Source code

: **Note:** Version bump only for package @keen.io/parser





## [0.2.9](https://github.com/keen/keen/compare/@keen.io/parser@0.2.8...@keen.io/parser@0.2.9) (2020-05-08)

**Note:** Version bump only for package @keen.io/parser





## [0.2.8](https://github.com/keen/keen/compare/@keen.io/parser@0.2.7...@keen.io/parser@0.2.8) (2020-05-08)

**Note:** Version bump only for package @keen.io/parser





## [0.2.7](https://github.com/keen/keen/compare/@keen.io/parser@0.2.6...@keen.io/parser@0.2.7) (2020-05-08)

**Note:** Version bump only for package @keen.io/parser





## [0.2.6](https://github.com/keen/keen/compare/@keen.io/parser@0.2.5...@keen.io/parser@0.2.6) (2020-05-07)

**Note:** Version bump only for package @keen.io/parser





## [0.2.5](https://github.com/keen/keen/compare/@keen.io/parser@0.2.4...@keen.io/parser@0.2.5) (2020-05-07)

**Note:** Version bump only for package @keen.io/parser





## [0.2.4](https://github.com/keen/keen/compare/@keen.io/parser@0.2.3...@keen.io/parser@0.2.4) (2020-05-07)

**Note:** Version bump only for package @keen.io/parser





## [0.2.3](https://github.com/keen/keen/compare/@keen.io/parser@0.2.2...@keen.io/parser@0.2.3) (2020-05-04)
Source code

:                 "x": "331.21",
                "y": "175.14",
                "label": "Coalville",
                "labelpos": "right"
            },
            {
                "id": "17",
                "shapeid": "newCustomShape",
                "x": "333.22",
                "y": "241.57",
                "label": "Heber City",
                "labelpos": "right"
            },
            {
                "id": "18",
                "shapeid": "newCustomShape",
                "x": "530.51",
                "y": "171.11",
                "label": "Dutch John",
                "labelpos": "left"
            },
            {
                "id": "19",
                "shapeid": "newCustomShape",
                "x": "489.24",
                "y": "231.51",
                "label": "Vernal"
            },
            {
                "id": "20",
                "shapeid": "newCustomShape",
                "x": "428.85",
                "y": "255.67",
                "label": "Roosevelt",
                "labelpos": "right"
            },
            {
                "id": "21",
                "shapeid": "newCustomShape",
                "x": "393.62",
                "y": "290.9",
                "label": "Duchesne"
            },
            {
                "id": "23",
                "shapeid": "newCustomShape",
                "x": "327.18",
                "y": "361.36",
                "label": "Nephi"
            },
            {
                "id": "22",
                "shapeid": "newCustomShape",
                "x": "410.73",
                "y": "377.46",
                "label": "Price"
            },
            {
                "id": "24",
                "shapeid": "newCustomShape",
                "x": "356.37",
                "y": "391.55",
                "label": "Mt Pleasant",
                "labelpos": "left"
______________________________
Line by line, retype the whole listing exactly.

Source code

: **Note:** Version bump only for package @keen.io/parser





## [0.2.9](https://github.com/keen/keen/compare/@keen.io/parser@0.2.8...@keen.io/parser@0.2.9) (2020-05-08)

**Note:** Version bump only for package @keen.io/parser





## [0.2.8](https://github.com/keen/keen/compare/@keen.io/parser@0.2.7...@keen.io/parser@0.2.8) (2020-05-08)

**Note:** Version bump only for package @keen.io/parser





## [0.2.7](https://github.com/keen/keen/compare/@keen.io/parser@0.2.6...@keen.io/parser@0.2.7) (2020-05-08)

**Note:** Version bump only for package @keen.io/parser





## [0.2.6](https://github.com/keen/keen/compare/@keen.io/parser@0.2.5...@keen.io/parser@0.2.6) (2020-05-07)

**Note:** Version bump only for package @keen.io/parser





## [0.2.5](https://github.com/keen/keen/compare/@keen.io/parser@0.2.4...@keen.io/parser@0.2.5) (2020-05-07)

**Note:** Version bump only for package @keen.io/parser





## [0.2.4](https://github.com/keen/keen/compare/@keen.io/parser@0.2.3...@keen.io/parser@0.2.4) (2020-05-07)

**Note:** Version bump only for package @keen.io/parser





## [0.2.3](https://github.com/keen/keen/compare/@keen.io/parser@0.2.2...@keen.io/parser@0.2.3) (2020-05-04)
Source code

:                 "x": "331.21",
                "y": "175.14",
                "label": "Coalville",
                "labelpos": "right"
            },
            {
                "id": "17",
                "shapeid": "newCustomShape",
                "x": "333.22",
                "y": "241.57",
                "label": "Heber City",
                "labelpos": "right"
            },
            {
                "id": "18",
                "shapeid": "newCustomShape",
                "x": "530.51",
                "y": "171.11",
                "label": "Dutch John",
                "labelpos": "left"
            },
            {
                "id": "19",
                "shapeid": "newCustomShape",
                "x": "489.24",
                "y": "231.51",
                "label": "Vernal"
            },
            {
                "id": "20",
                "shapeid": "newCustomShape",
                "x": "428.85",
                "y": "255.67",
                "label": "Roosevelt",
                "labelpos": "right"
            },
            {
                "id": "21",
                "shapeid": "newCustomShape",
                "x": "393.62",
                "y": "290.9",
                "label": "Duchesne"
            },
            {
                "id": "23",
                "shapeid": "newCustomShape",
                "x": "327.18",
                "y": "361.36",
                "label": "Nephi"
            },
            {
                "id": "22",
                "shapeid": "newCustomShape",
                "x": "410.73",
                "y": "377.46",
                "label": "Price"
            },
            {
                "id": "24",
                "shapeid": "newCustomShape",
                "x": "356.37",
                "y": "391.55",
                "label": "Mt Pleasant",
                "labelpos": "left"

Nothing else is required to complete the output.